19.00. Узбекское кафе на Трефилова. Мусорный ветер. Атмосфера запустения. У входа за пластиковым столиком жуткого вида алкаши, один из них начинает цепляться к Цапле. В их компании есть женщина с совершенно мужицким спитым лицом и мужицкими повадками. Они ведут себя так похабно, что хозяева вынуждены их попросить. Из-за дождя мы перебираемся внутрь. По ТВ показывают штурм школы. Я впадаю в ступор от зрелища бойни. Дальнейший путь проходит под этим знаком. Цапля ведет нас к памятникам конструктивистской архитектуры: больница, школа в виде серпа и молота и т. д. Любоваться ими как-то нет сил.

21.00 Угрюмое пьянство в кафе «Колыма». Но прежде – короткая вспышка радости от встречи со второй группой. Очень быстро эта радость сменяется ощущением бесприютности и скрытой угрозы из-за пьяных разборок между строителем в спецовке, который едва держится на ногах, и компанией молодых рабочих-иммигрантов (татар?). Далеко не трезвым хозяевам с трудом удается разрулить ситуацию. Шашлыки приходится ждать чуть ли не два часа. Тут же в хлам пьяная жена воинственного строителя и их сын лет пяти, потерянно шляющийся от одного столика к другому. В какой-то момент Коля не выдерживает и орет на нее, танцующую, чтобы она отвела ребенка в туалет, тот явно хочет писать. Она едва ворочает языком. Поздний ужин в китайском ресторане – абсурдный финал первого дня.

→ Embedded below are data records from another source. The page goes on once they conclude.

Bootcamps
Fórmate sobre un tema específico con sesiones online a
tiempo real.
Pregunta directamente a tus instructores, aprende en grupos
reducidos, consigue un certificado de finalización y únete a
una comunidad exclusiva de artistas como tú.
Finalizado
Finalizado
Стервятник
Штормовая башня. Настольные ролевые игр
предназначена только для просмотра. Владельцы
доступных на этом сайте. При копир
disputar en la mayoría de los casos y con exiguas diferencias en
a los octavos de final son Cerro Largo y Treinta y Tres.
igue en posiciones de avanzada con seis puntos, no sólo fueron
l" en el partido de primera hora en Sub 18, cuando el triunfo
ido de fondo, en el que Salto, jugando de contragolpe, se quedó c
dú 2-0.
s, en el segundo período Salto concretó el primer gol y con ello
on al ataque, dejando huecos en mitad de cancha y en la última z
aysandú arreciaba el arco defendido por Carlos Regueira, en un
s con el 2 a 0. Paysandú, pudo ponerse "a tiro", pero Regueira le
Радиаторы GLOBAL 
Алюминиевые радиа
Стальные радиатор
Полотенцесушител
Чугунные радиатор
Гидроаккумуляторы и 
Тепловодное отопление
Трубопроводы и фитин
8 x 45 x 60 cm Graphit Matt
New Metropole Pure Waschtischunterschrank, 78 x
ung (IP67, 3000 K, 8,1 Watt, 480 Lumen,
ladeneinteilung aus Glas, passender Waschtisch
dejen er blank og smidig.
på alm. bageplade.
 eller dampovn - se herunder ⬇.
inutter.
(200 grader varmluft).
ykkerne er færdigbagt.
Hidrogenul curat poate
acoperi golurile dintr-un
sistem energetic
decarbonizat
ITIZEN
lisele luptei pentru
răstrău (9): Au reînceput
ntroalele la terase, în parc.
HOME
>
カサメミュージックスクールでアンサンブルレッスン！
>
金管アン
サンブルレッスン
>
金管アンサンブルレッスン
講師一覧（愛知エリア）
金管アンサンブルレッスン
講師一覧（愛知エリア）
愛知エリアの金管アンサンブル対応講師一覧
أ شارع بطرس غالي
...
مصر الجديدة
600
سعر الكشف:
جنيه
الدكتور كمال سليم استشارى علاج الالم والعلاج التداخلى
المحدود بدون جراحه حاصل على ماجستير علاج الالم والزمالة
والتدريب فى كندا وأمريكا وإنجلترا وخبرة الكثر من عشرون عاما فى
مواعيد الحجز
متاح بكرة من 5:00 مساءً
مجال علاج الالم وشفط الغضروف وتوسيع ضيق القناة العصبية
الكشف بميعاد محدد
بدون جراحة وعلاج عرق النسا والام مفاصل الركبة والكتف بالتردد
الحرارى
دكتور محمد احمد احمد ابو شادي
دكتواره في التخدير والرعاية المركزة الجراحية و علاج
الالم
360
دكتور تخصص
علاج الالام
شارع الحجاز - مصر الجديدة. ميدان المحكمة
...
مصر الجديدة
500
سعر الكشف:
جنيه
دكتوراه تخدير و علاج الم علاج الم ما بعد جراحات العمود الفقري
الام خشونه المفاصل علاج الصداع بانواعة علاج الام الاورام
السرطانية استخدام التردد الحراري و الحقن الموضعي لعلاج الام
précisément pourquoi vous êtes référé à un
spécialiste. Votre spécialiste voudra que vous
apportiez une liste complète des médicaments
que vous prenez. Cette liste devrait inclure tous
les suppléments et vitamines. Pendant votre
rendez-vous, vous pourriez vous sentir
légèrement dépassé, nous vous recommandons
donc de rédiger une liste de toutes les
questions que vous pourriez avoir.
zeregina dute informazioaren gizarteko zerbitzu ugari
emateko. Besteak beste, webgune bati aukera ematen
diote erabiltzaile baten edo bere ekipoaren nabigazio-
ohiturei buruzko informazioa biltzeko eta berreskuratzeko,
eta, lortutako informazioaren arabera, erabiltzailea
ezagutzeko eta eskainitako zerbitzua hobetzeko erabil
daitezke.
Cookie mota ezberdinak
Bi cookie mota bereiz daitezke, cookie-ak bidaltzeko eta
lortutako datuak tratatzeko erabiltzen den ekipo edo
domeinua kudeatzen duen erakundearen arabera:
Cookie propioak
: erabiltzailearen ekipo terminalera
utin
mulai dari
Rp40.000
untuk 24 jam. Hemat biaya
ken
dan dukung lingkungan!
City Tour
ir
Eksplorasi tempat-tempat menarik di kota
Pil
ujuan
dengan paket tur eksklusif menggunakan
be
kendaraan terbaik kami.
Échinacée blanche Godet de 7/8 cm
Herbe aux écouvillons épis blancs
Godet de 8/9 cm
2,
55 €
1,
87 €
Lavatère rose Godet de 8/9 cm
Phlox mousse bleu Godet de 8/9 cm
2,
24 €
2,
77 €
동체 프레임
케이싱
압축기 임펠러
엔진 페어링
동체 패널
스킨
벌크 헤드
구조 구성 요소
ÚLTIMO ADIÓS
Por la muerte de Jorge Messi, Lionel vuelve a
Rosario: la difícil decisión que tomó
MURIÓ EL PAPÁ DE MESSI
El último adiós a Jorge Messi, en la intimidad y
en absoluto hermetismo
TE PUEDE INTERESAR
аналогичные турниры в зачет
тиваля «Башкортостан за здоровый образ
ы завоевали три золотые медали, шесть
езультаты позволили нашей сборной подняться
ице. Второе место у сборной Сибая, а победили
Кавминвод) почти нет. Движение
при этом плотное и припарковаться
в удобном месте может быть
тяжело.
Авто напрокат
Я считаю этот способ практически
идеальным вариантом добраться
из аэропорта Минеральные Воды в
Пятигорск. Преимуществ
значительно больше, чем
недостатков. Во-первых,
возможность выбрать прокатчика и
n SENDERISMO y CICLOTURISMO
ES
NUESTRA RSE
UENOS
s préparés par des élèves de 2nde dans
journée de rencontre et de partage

Комментарий. Я не буду приводить свои записи второго дня. К его концу стало очевидно, что «встреча» произошла, но, ироническим образом, не с тем, с чем – предположительно – должна была произойти. Ведь этот район – от «Кировского завода» до «Балтийской» – славен своим революционным прошлым. Здесь есть парк Жертв 9 января. Отсюда к Зимнему шли колонны рабочих. А в двадцатых годах здесь развернулось грандиозное строительство, попытка реализовать социалистическую утопию. Однако на месте величественной фигуры пролетария нам предстало зловещее зияние. На месте утопии – «выжженная земля», пустыри. Разрушающиеся на глазах конструктивистские здания отвечали общему духу распада социального тела, превращению людей в отребье, отбросы, источающие миазмы глухого отчаяния, и невольно наводили на мысль, что эти руины – нестерпимый в своей материальности памятник застывшему, окаменевшему революционному времени, «диалектике в бездействии» (Беньямин). Подспудно, мы, вероятно, ожидали другого. Однако и травматический опыт, связанный с прикосновением к реальному (в психоаналитическом смысле), бесконечно ценен. Для себя, по крайней мере, я вижу в этом своеобразный – негативный – итог дрейфа. Взывающий, в свою очередь, к действию, к критической проработке.

 

P.S. Символично, что в записи первого дня вторгаются упоминания о бойне в Беслане. Все мы ощущаем себя в положении заложников, для которых время остановилось, а судьба зависит от игры безличных исторических сил. Как превратить страдательный залог в действительный? Несобственно-прямую речь – в собственную? Отребье – в народ? Народ, которого всегда, по выражению Пауля Клее, подхваченному Делезом, уже нет или еще нет. Здесь и сейчас, между этим «уже» и «еще», 22.09.04.